Recommendations and Revelations

Search engines are indisputably a potent way to generate value, but it may be recommendation engines, which encourage users to keep coming back for similar content, that actually pay the biggest dividends for content companies and publishers in the long term.

In its basic form, recommendation technology—modeled on the approach of online bookseller Amazon—suggests content on the basis of what like-minded customers consume, connecting users with relevant content that their peers recommend. But the paradigm goes far beyond that to link consumers not only with content they like, but ultimately with users who share their interests and passions. There are also hybrid models emerging in the spaces in between—combining filtering, artificial intelligence, and human-computer interaction—that take this all to a new level.

I was privileged to see some of this exciting work-in-progress at RecSys 2007 at the University of Minnesota, an inaugural event that attracted a select crowd of 120-plus participants from 16 countries across five continents. In addition to introducing the industry’s best and brightest researchers and students, it also showcased some radical new thinking from vendors including AOL, eBay, Google, and Unilever.

A particularly interesting twist on recommenders comes from MyStrands, a U.S.-based provider of content discovery and recommendation technology that has successfully harnessed the dynamics of social networks to develop what it calls a “social recommendation engine.” Atakan Cetinsoy, MyStrands’ VP of business products, told me the company’s patented technology relies on the wisdom of crowds to recommend the right music content to the right users.

Essentially, it analyzes how people listen to and organize their music and learns from these patterns to suggest the right content to the right users in real time. “The user listens to the music and we listen to the user,” he said. When enough users listen to a song A followed by a song B, then the system concludes with certainty that the two songs are similar. Using this insight, the system can further suggest tracks. The system also promotes community by allowing users to see the listening patterns of friends as well as peers the recommender system has identified are a perfect match based on their music tastes and preferences.

Another company that rocked at RecSys was Aggregate Knowledge. This must-watch newcomer drives highly targeted and relevant content and product placements to consumers based on real-time buzz and collective buying behavior, which it monitors across its network of 100-plus media and retail websites. According to Aggregate Knowledge CMO Dave Peterson, “People are the ultimate tiebreaker when it comes to deciding what is relevant. They also demand an easier way to find what they like on the internet.”

With this in mind, Aggregate Knowledge recently took the wraps off the Pique Discovery Network, an offering that is designed to (you guessed it) pique the consumer’s interest in targeted content they will most likely find useful and would not have otherwise known existed. As Peterson says, “It’s all about placing relevant content based on real-time trends versus having to rely on demographic or profile based information.”

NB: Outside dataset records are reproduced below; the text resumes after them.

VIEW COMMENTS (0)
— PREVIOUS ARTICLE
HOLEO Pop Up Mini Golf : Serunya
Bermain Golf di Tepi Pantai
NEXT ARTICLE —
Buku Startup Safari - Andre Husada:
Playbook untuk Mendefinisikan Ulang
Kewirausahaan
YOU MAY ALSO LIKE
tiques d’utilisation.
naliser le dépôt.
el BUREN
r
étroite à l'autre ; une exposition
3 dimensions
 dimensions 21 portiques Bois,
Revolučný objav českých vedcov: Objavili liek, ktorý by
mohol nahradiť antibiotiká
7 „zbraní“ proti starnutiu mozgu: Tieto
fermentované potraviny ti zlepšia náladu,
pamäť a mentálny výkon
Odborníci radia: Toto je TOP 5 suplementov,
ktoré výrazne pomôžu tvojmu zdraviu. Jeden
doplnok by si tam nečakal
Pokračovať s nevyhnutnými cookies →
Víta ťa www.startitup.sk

To date, more than 60 million people visit Pique Discovery Network sites every month to discover products and information; the network delivers approximately 1 billion discoveries per month. Peterson attributes the popularity to the “hidden gems” his company’s offering can uncover. Aggregate Knowledge’s offering monitors what’s going on across a variety of websites, so it has the inside track on emerging trends and connections between seemingly disparate pieces of content.

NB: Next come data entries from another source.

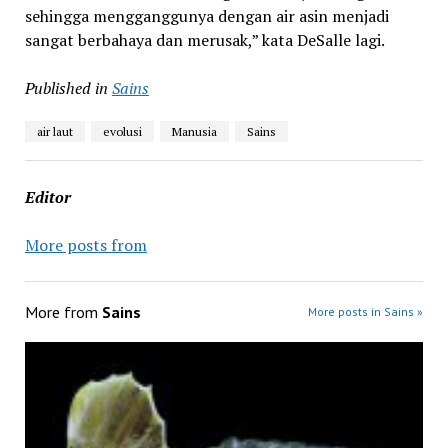
sehingga mengganggunya dengan air asin menjadi
sangat berbahaya dan merusak,” kata DeSalle lagi.
Published in
Sains
air laut
evolusi
Manusia
Sains
Editor
More posts from
More from
Sains
More posts in Sains »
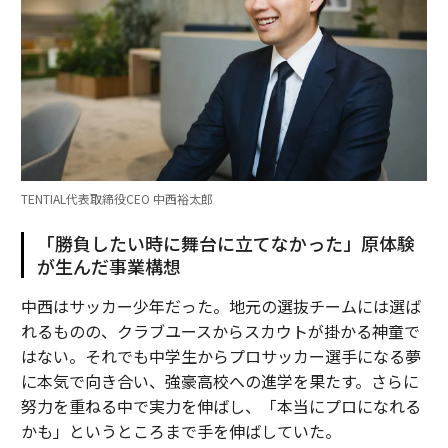
TENTIAL代表取締役CEO 中西裕太郎
「勝負したい時に舞台に立てなかった」原体験
が生んだ事業構想
中西はサッカー少年だった。地元の選抜チームには選ば
れるものの、クラブユースからスカウトが掛かる神童で
はない。それでも中学生からプロサッカー選手になる夢
に本気で向き合い、強豪高校への進学を果たす。さらに
努力を重ねる中で実力を伸ばし、「本当にプロになれる
かも」というところまで手を伸ばしていた。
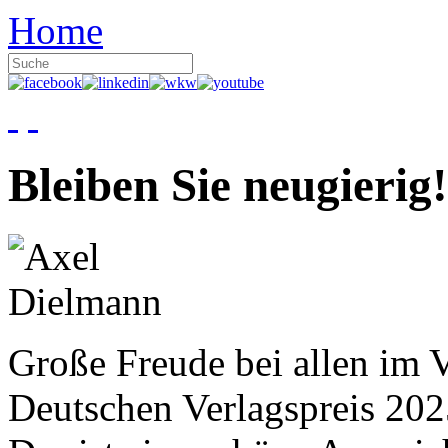
Home
Bleiben Sie neugierig!
Große Freude bei allen im V
Deutschen Verlagspreis 20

It’s also a clever way to avoid the downside of content recommendations, which have a tendency to reinforce the blockbuster nature of the media. It’s a dilemma that Kartik Hosanagar, the Wharton professor of operations and information management who has researched the problem, argues can actually “create rich-get-richer effects for popular products and vice-versa for unpopular ones, which results in less diversity.”

In addition to bubbling up new and relevant content, Aggregate Knowledge’s discovery network allows companies to serve direct product and content placements via websites, email, and affiliate promotions. For example, a consumer opening up an email newsletter from a publication can instantly see related articles and content based on what other consumers are viewing on that site at that moment in time. Fast-paced content changes faster than users can keep up, but companies like Aggregate Knowledge are watching the way users interact with content to enable enlightened discovery.